Millions of “Subprime Consumers” Getting Credit Cards; What Could Go Wrong?
We’ve said before that the growing level of debt in the US is the elephant in the room we are going to have to address at some point. We’ve talked about the massive government debt and the drag it puts on the US economy. We’ve talked about the crushing weight of student loan debt – increasing at a rate of about $2,726 per second. We’ve talked about the mounting corporate debt, doubling since 2008.
And then there is personal debt.
Americans are burning up the plastic. Credit card balances are on track to hit $1 trillion this year. That is getting close to the all-time peak of $1.2 trillion hit in July 2008, just as the financial crisis was intensifying.
And it’s not just credit card debt. Auto loan balances eclipsed the $1 trillion mark in the first quarter of this year.

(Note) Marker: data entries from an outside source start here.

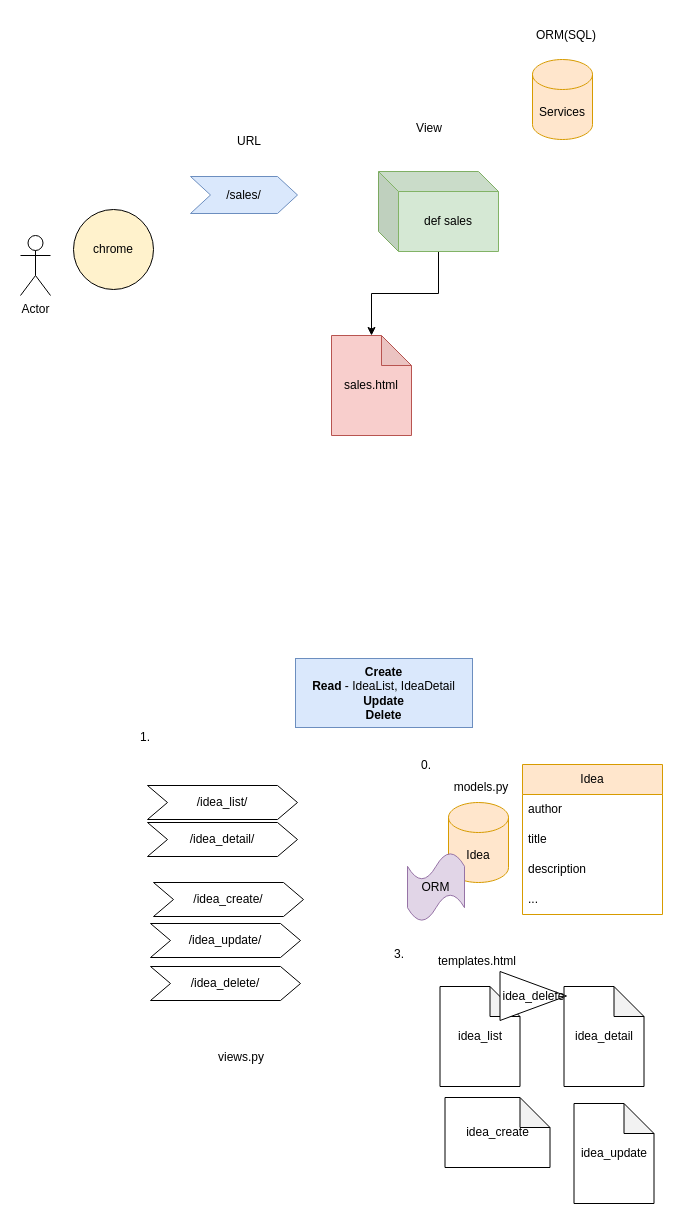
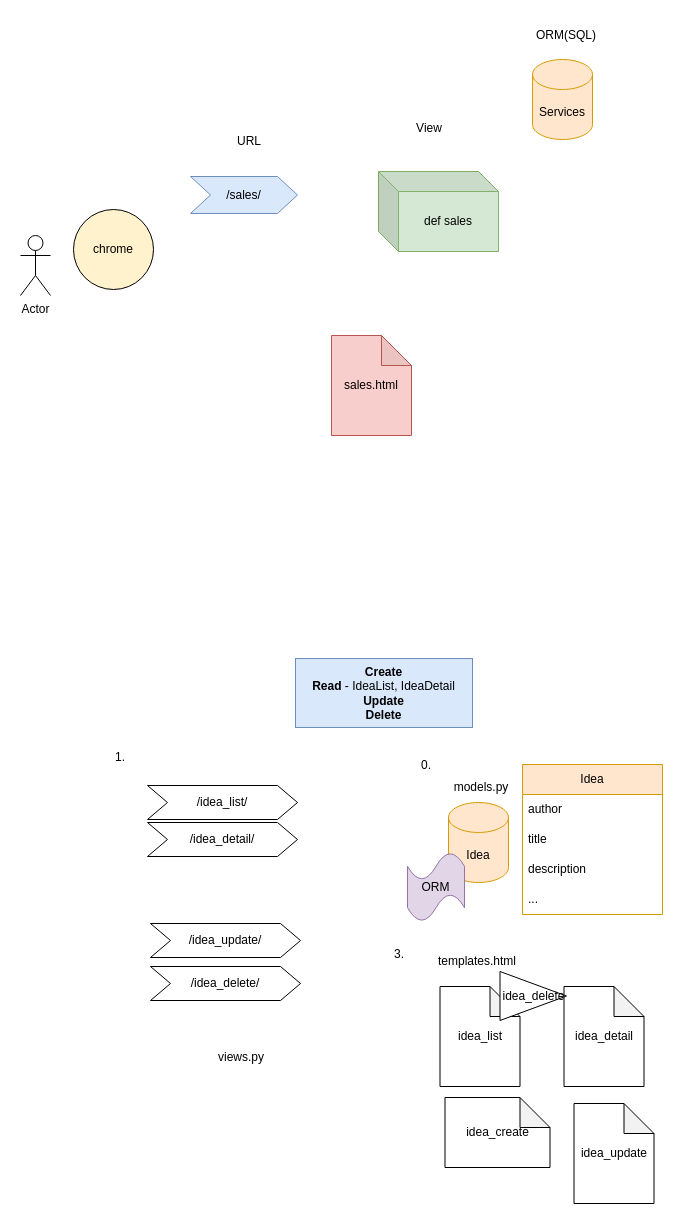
  <mxCell id="0" />
  <mxCell id="1" parent="0" />
  <mxCell id="2" value="Actor" style="shape=umlActor;verticalLabelPosition=bottom;verticalAlign=top;html=1;outlineConnect=0;" parent="1" vertex="1"><mxGeometry x="20" y="235" width="30" height="60" as="geometry" /></mxCell>
  <mxCell id="3" value="chrome" style="ellipse;whiteSpace=wrap;html=1;aspect=fixed;fillColor=#fff2cc;" parent="1" vertex="1"><mxGeometry x="73" y="209" width="80" height="80" as="geometry" /></mxCell>
  <mxCell id="4" value="/sales/" style="shape=step;perimeter=stepPerimeter;whiteSpace=wrap;html=1;fixedSize=1;fillColor=#dae8fc;strokeColor=#6c8ebf;" parent="1" vertex="1"><mxGeometry x="190" y="176" width="107" height="37" as="geometry" /></mxCell>
  <mxCell id="5" value="URL" style="text;html=1;strokeColor=none;fillColor=none;align=center;verticalAlign=middle;whiteSpace=wrap;rounded=0;" parent="1" vertex="1"><mxGeometry x="219" y="126" width="60" height="30" as="geometry" /></mxCell>
- <mxCell id="6" style="edgeStyle=orthogonalEdgeStyle;rounded=0;orthogonalLoop=1;jettySize=auto;html=1;" parent="1" source="7" target="11" edge="1"><mxGeometry relative="1" as="geometry" /></mxCell>
  <mxCell id="7" value="def sales" style="shape=cube;whiteSpace=wrap;html=1;boundedLbl=1;backgroundOutline=1;darkOpacity=0.05;darkOpacity2=0.1;fillColor=#d5e8d4;strokeColor=#82b366;" parent="1" vertex="1"><mxGeometry x="378" y="171" width="120" height="80" as="geometry" /></mxCell>
  <mxCell id="8" value="View" style="text;html=1;strokeColor=none;fillColor=none;align=center;verticalAlign=middle;whiteSpace=wrap;rounded=0;" parent="1" vertex="1"><mxGeometry x="399" y="113" width="60" height="30" as="geometry" /></mxCell>
  <mxCell id="9" value="Services" style="shape=cylinder3;whiteSpace=wrap;html=1;boundedLbl=1;backgroundOutline=1;size=15;fillColor=#ffe6cc;strokeColor=#d79b00;" parent="1" vertex="1"><mxGeometry x="532" y="59" width="60" height="80" as="geometry" /></mxCell>
  <mxCell id="10" value="ORM(SQL)" style="text;html=1;strokeColor=none;fillColor=none;align=center;verticalAlign=middle;whiteSpace=wrap;rounded=0;" parent="1" vertex="1"><mxGeometry x="536" y="20" width="60" height="30" as="geometry" /></mxCell>
  <mxCell id="11" value="sales.html" style="shape=note;whiteSpace=wrap;html=1;backgroundOutline=1;darkOpacity=0.05;fillColor=#f8cecc;strokeColor=#b85450;" parent="1" vertex="1"><mxGeometry x="331" y="335" width="80" height="100" as="geometry" /></mxCell>
  <mxCell id="12" value="Idea" style="shape=cylinder3;whiteSpace=wrap;html=1;boundedLbl=1;backgroundOutline=1;size=15;fillColor=#ffe6cc;strokeColor=#d79b00;" vertex="1" parent="1"><mxGeometry x="448" y="802" width="60" height="80" as="geometry" /></mxCell>
  <mxCell id="13" value="&lt;b&gt;Create&lt;/b&gt;&lt;br&gt;&lt;b&gt;Read&lt;/b&gt; - IdeaList, IdeaDetail&lt;br&gt;&lt;b&gt;Update&lt;/b&gt;&lt;br&gt;&lt;b&gt;Delete&lt;/b&gt;" style="text;html=1;strokeColor=#6c8ebf;fillColor=#dae8fc;align=center;verticalAlign=middle;whiteSpace=wrap;rounded=0;" vertex="1" parent="1"><mxGeometry x="295" y="658" width="177" height="69" as="geometry" /></mxCell>
  <mxCell id="14" value="models.py" style="text;html=1;strokeColor=none;fillColor=none;align=center;verticalAlign=middle;whiteSpace=wrap;rounded=0;" vertex="1" parent="1"><mxGeometry x="451" y="772" width="60" height="30" as="geometry" /></mxCell>
  <mxCell id="15" value="Idea" style="swimlane;fontStyle=0;childLayout=stackLayout;horizontal=1;startSize=30;horizontalStack=0;resizeParent=1;resizeParentMax=0;resizeLast=0;collapsible=1;marginBottom=0;whiteSpace=wrap;html=1;fillColor=#ffe6cc;strokeColor=#d79b00;" vertex="1" parent="1"><mxGeometry x="522" y="764" width="140" height="150" as="geometry" /></mxCell>
  <mxCell id="16" value="author" style="text;strokeColor=none;fillColor=none;align=left;verticalAlign=middle;spacingLeft=4;spacingRight=4;overflow=hidden;points=[[0,0.5],[1,0.5]];portConstraint=eastwest;rotatable=0;whiteSpace=wrap;html=1;" vertex="1" parent="15"><mxGeometry y="30" width="140" height="30" as="geometry" /></mxCell>
  <mxCell id="17" value="title" style="text;strokeColor=none;fillColor=none;align=left;verticalAlign=middle;spacingLeft=4;spacingRight=4;overflow=hidden;points=[[0,0.5],[1,0.5]];portConstraint=eastwest;rotatable=0;whiteSpace=wrap;html=1;" vertex="1" parent="15"><mxGeometry y="60" width="140" height="30" as="geometry" /></mxCell>
  <mxCell id="18" value="description" style="text;strokeColor=none;fillColor=none;align=left;verticalAlign=middle;spacingLeft=4;spacingRight=4;overflow=hidden;points=[[0,0.5],[1,0.5]];portConstraint=eastwest;rotatable=0;whiteSpace=wrap;html=1;" vertex="1" parent="15"><mxGeometry y="90" width="140" height="30" as="geometry" /></mxCell>
  <mxCell id="19" value="..." style="text;strokeColor=none;fillColor=none;align=left;verticalAlign=middle;spacingLeft=4;spacingRight=4;overflow=hidden;points=[[0,0.5],[1,0.5]];portConstraint=eastwest;rotatable=0;whiteSpace=wrap;html=1;" vertex="1" parent="15"><mxGeometry y="120" width="140" height="30" as="geometry" /></mxCell>
  <mxCell id="20" value="/idea_list/" style="shape=step;perimeter=stepPerimeter;whiteSpace=wrap;html=1;fixedSize=1;" vertex="1" parent="1"><mxGeometry x="147" y="785" width="150" height="34" as="geometry" /></mxCell>
  <mxCell id="21" value="/idea_detail/" style="shape=step;perimeter=stepPerimeter;whiteSpace=wrap;html=1;fixedSize=1;" vertex="1" parent="1"><mxGeometry x="147" y="822" width="150" height="34" as="geometry" /></mxCell>
  <mxCell id="22" value="/idea_update/" style="shape=step;perimeter=stepPerimeter;whiteSpace=wrap;html=1;fixedSize=1;" vertex="1" parent="1"><mxGeometry x="150" y="923" width="150" height="34" as="geometry" /></mxCell>
  <mxCell id="23" value="/idea_delete/" style="shape=step;perimeter=stepPerimeter;whiteSpace=wrap;html=1;fixedSize=1;" vertex="1" parent="1"><mxGeometry x="150" y="966" width="150" height="34" as="geometry" /></mxCell>
- <mxCell id="24" value="/idea_create/" style="shape=step;perimeter=stepPerimeter;whiteSpace=wrap;html=1;fixedSize=1;" vertex="1" parent="1"><mxGeometry x="153" y="882" width="150" height="34" as="geometry" /></mxCell>
  <mxCell id="25" value="0." style="text;html=1;strokeColor=none;fillColor=none;align=center;verticalAlign=middle;whiteSpace=wrap;rounded=0;" vertex="1" parent="1"><mxGeometry x="396" y="750" width="60" height="30" as="geometry" /></mxCell>
- <mxCell id="26" value="1." style="text;html=1;strokeColor=none;fillColor=none;align=center;verticalAlign=middle;whiteSpace=wrap;rounded=0;" vertex="1" parent="1"><mxGeometry x="115" y="722" width="60" height="30" as="geometry" /></mxCell>
+ <mxCell id="26" value="1." style="text;html=1;strokeColor=none;fillColor=none;align=center;verticalAlign=middle;whiteSpace=wrap;rounded=0;" vertex="1" parent="1"><mxGeometry x="90" y="742" width="60" height="30" as="geometry" /></mxCell>
  <mxCell id="27" value="templates.html" style="text;html=1;strokeColor=none;fillColor=none;align=center;verticalAlign=middle;whiteSpace=wrap;rounded=0;" vertex="1" parent="1"><mxGeometry x="422" y="945" width="109.5" height="32" as="geometry" /></mxCell>
  <mxCell id="28" value="idea_list" style="shape=note;whiteSpace=wrap;html=1;backgroundOutline=1;darkOpacity=0.05;" vertex="1" parent="1"><mxGeometry x="439.5" y="986" width="80" height="100" as="geometry" /></mxCell>
  <mxCell id="29" value="idea_detail" style="shape=note;whiteSpace=wrap;html=1;backgroundOutline=1;darkOpacity=0.05;" vertex="1" parent="1"><mxGeometry x="563.5" y="986" width="80" height="100" as="geometry" /></mxCell>
  <mxCell id="30" value="idea_create" style="shape=note;whiteSpace=wrap;html=1;backgroundOutline=1;darkOpacity=0.05;" vertex="1" parent="1"><mxGeometry x="444.5" y="1097" width="105" height="70" as="geometry" /></mxCell>
  <mxCell id="31" value="idea_update" style="shape=note;whiteSpace=wrap;html=1;backgroundOutline=1;darkOpacity=0.05;" vertex="1" parent="1"><mxGeometry x="573.5" y="1103" width="80" height="100" as="geometry" /></mxCell>
  <mxCell id="32" value="idea_delete" style="triangle;whiteSpace=wrap;html=1;" vertex="1" parent="1"><mxGeometry x="499.5" y="971" width="66.5" height="49" as="geometry" /></mxCell>
  <mxCell id="33" value="3." style="text;html=1;strokeColor=none;fillColor=none;align=center;verticalAlign=middle;whiteSpace=wrap;rounded=0;" vertex="1" parent="1"><mxGeometry x="369" y="939" width="60" height="30" as="geometry" /></mxCell>
  <mxCell id="34" value="views.py" style="text;html=1;strokeColor=none;fillColor=none;align=center;verticalAlign=middle;whiteSpace=wrap;rounded=0;" vertex="1" parent="1"><mxGeometry x="211" y="1042" width="60" height="30" as="geometry" /></mxCell>
  <mxCell id="35" value="ORM" style="shape=tape;whiteSpace=wrap;html=1;fillColor=#e1d5e7;strokeColor=#9673a6;" vertex="1" parent="1"><mxGeometry x="407" y="852" width="57" height="69" as="geometry" /></mxCell>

According to a Wall Street Journal report, credit card companies are enjoying the boom:
Credit cards are one of the few business lines working for banks right now. Low interest rates have hurt margins on ordinary lending, and a combination of tougher regulation and volatile markets has crimped profits in trading. But banks’ card operations are benefiting from low delinquency rates and could become even more profitable if interest rates rise. Card issuers are trying to capitalize on the good times by raising customers’ credit limits, giving out more cards and pumping up perks.”
In a recent conference call with investors, Capital One CEO Richard Fairbank said, “We’ll continue to take this opportunity as far as it will take us.”
Until the inevitable crash.
Consider this little tidbit from the WSJ report:
The boom has been driven by steady economic conditions and an improving job market that have made creditworthy consumers less reluctant to take on debt. In addition, lenders have signed up millions of subprime consumers who previously weren’t able to get credit.”
Of course, there could be another reason for the debt surge. People can’t makes ends meet. As we’ve reported, the job market is not really improving. Much of the jobs growth is being driven by people taking on multiple part-time jobs. And as Peter Schiff put it in a recent interview on Fox Business, the economy is a mess.
But no matter the reason, the fact is all of this debt is unsustainable. Lending money to “subprime consumers who previously weren’t able to get credit” is a recipe for disaster. And did you notice that the credit card companies are salivating over higher interest rates? Don’t forget there are debt-saddled people on the other side of that equation who are looking at higher payments. Looks like they might have to start looking for yet another part-time job.
Like all bubbles, this debt bubble will burst. And it’s not going to be pretty.